▶ [Text segment]:
Then the digging began, gently scraping away soil with trowels and brushing it away with brushes.  We found some small shards of pottery and a clay pipe, and the professor noted that it looked like the soil had been disturbed recently.  That's when we uncovered something that definitely did not belong.  It was a Maine license plate, 682 HG, buried in the soil.  The professor snatched it up disgustedly and flung it away.  Why would someone bury a license plate?  I wondered... I was curious about it so I grabbed it and stuck it in my pack.

For each item uncovered James and I were to write a small report, and I forget why, but for some reason the professor didn't like our reports.  I think he felt we Comp Sci majors were unwelcome invaders in his class.  He made some noise about them not being thorough enough, or some such thing.  And he refused to grade them, and further, refused to explain what exactly we needed to do to fix them, leaving us pretty much in the lurch, with no choice but to keep trying.

Each day we returned to the dig site and did more work uncovering more stuff, and all the while the professor refused to explain what he wanted in these reports.  We had checked our textbooks and had formatted the reports as suggested therein, using Mac Write to carefully lay them out.  They looked as though they wouldn't appear out of place in the book themselves.  The only thing different about them is that they were done on the computer instead of written by hand in a notebook.

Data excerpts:
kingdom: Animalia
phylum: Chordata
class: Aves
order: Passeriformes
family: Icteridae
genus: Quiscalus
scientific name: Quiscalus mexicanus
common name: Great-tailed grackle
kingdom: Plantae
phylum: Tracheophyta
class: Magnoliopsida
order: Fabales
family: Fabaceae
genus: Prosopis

▶ [Stated problem]: Repeat the part of the dig story that starts at the words "Each day we" and ends after "in a notebook.", copying it word for word.

▶ [Output for this exercise]:
Each day we returned to the dig site and did more work uncovering more stuff, and all the while the professor refused to explain what he wanted in these reports.  We had checked our textbooks and had formatted the reports as suggested therein, using Mac Write to carefully lay them out.  They looked as though they wouldn't appear out of place in the book themselves.  The only thing different about them is that they were done on the computer instead of written by hand in a notebook.